— На меня гоже заявления писались. Стукачом. Из судейских. Исполнитель. И забрали б. Да Сталин умер. Замешкались. А когда «сквозняком» потянуло, после Берии, уже не решились забирать. Выждать хотели. Пока тянули, тут и проверка грянула. Из Москвы. Мое досье и выплыло! Уже и резолюция стояла. Ордер на арест… А я на тот день в командировке был. Там о смерти вождя узнал. Вернулся через неделю, а мне и говорят, мол, счастлив, что задержался. Не то бы… Я понял… А тот судебный исполнитель и по сей день работает на своем месте, как ни в чем не бывало. Здороваемся, заговаривать со мной пытается. А ведь пять доносов сочинил. Я уверен, что и сегодня строчит, сотрудничает с чекистами. Его уже не переделать. Кляузы второй натурой стали, заменили хлеб и совесть, — сказал Игнатьев.
— Не они, не стукачи, а породившие их виновны в том, что наша юриспруденция, реабилитируя репрессированных одной рукой, второй продолжает делать то же самое. А потому, считаю, нельзя молчать. Хватит пособничать преступникам, распоряжающимся нашей с вами свободой. Пора им
дать отпор. Всеобщий. И объявить вне закона органы, которые пытаются давить на правосудие, указывать ему, подчинять себе!
— Все это благие намерения! Дай Бог, чтобы нам за свою работу не пришлось краснеть и стыдиться результатов, — прервал Кравцова коллега. И добавил — Я понимаю вашу обиду, Игорь Павлович. Сочувствую вам. И все же, считаю, что и закон, и юристы, и все происходящее у нас от того, что не вожди, не органы, а народ наш виноват. В том, что позволил глумиться над собой, поверив в несбыточную, шизофреническую иллюзию о правах на все и ни на что! О всеобщем равенстве! О коммунизме! Вы только вникните! Какое нормальное общество добровольно согласится признать себя родственниками обезьян и все годы упорно доказывать эту мартышечью глупость не только своим детям, а и всему миру! Искать новые тому подтверждения, отрицая при этом свое происхождение от Бога! Вот отсюда все начинается! С обезьяны спроса нет! Она ни стыда, ни закона не знает! Выполняет то, что дрессировщик в нее вложил! Вот так и живем! По закону джунглей! Кто сильнее, тот прав. При чем тут закон? Психологию, мораль менять надо! Ведь мы с вами все еще в каменном веке живем! А нас к тому же заставляют прославлять его и кричать: «Да здравствует пещера!» В дверь номера послышался тихий стук.
— Войдите! — удивился Кравцов, глянув на часы. В номер просунулась голова Кузьмы, который, встретившись взглядом с Игорем Павловичем, спросил:
— Можно?
— Входите, Кузьма! Что-нибудь случилось? — пробежала тень по лицу.

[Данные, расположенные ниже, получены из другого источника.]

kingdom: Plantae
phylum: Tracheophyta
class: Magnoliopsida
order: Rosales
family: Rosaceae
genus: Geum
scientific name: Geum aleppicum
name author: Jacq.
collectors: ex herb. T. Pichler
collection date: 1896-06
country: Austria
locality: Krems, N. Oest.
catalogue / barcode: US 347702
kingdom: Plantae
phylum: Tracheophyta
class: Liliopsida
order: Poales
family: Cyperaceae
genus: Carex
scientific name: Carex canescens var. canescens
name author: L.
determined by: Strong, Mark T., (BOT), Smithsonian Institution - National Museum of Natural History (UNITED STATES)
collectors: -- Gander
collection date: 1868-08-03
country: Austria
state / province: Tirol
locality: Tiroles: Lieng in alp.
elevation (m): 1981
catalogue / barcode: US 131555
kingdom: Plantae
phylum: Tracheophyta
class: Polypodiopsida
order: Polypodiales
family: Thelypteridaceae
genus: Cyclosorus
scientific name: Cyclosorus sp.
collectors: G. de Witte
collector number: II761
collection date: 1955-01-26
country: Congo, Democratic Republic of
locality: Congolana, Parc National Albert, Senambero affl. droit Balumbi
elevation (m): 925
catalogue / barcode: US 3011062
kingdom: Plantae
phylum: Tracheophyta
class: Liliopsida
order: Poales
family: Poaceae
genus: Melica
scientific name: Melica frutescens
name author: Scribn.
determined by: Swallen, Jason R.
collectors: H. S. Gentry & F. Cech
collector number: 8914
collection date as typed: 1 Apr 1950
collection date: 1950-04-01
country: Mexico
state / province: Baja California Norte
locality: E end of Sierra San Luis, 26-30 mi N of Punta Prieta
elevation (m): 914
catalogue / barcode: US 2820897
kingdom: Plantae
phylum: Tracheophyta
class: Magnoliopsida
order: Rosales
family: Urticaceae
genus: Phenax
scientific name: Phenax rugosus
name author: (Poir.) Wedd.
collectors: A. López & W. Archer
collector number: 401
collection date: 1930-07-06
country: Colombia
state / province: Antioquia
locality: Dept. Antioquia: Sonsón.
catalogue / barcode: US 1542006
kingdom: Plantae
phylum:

— Да нет! Не стряслось, слава Богу! Вот тут моя кадриль захотела срочно с вами свидеться! — вытащил из-за спины за юбку смущенную, покрасневшую до корней волос Катерину.
— Мы тут вот с моим заморышем заспорили, и он говорит, что я, как приеду в деревню, то могу не нести в сельсовет документы, что срок мой закончился. Говорит, реабилитированный — это незаконно отбывший срок! Выходит, я нынче вроде как и судимой не была! Меня власти обидели. Так это иль брешет хорек? — уставилась баба на Кравцова.
— Верно Кузьма объяснил! А разве вы не знали? Вы теперь во всех правах восстановлены! — подтвердил Кравцов.
— Да зачем мне твои права, голубчик ты наш! Они и раньше не нужны были. Лишь бы как тогда не выкинули с отцовского дома, дали б спокойно жить на земле и работать до упаду, на самих себя!
— Этого сколько хотите! Никто не запретит. И не имеют права плохого слова сказать вслед.
— А записаться нам на одну фамилию нешто тоже разрешат? Чтоб как у людей семья была? — запунцовелась баба маковым цветом.
— Давно пора, — подтвердил Кравцов и, протянув руку, продолжил: — Первым поздравляю вас с этим решением! Счастья вам, какое только возможно! Светлой судьбы и радостей! Пусть никогда не вспоминается вам Колыма!
— Знаете, мы решили не ждать получку. И завтра отдадим заявления на расчет. Домой хочется. К себе! На родину! Устали на чужбине, — поежилась Катерина. И, потоптавшись на месте, насмелилась, звонко чмокнула в щеку Кравцова, сказала сбивчиво: — Спасибо вам, Игорь Павлович! За все разом! Уж извиняйте, коль что не так было! Неграмотные мы. Теперь уж не поправить это. Но помнить вас до гроба будем. И молиться за вас…
— Прощайте! — протянул Кузьма сухую жесткую ладонь.
А через три дня Кузьма и Катерина, оба впервые в жизни, вылетели самолетом из Магадана.
Женщина смотрела на уходящие вдаль из-под крыла заснеженные горы, серую ленту колымской трассы. Ей все не верилось, что она навсегда покидает Колыму и уже никогда сюда не вернется.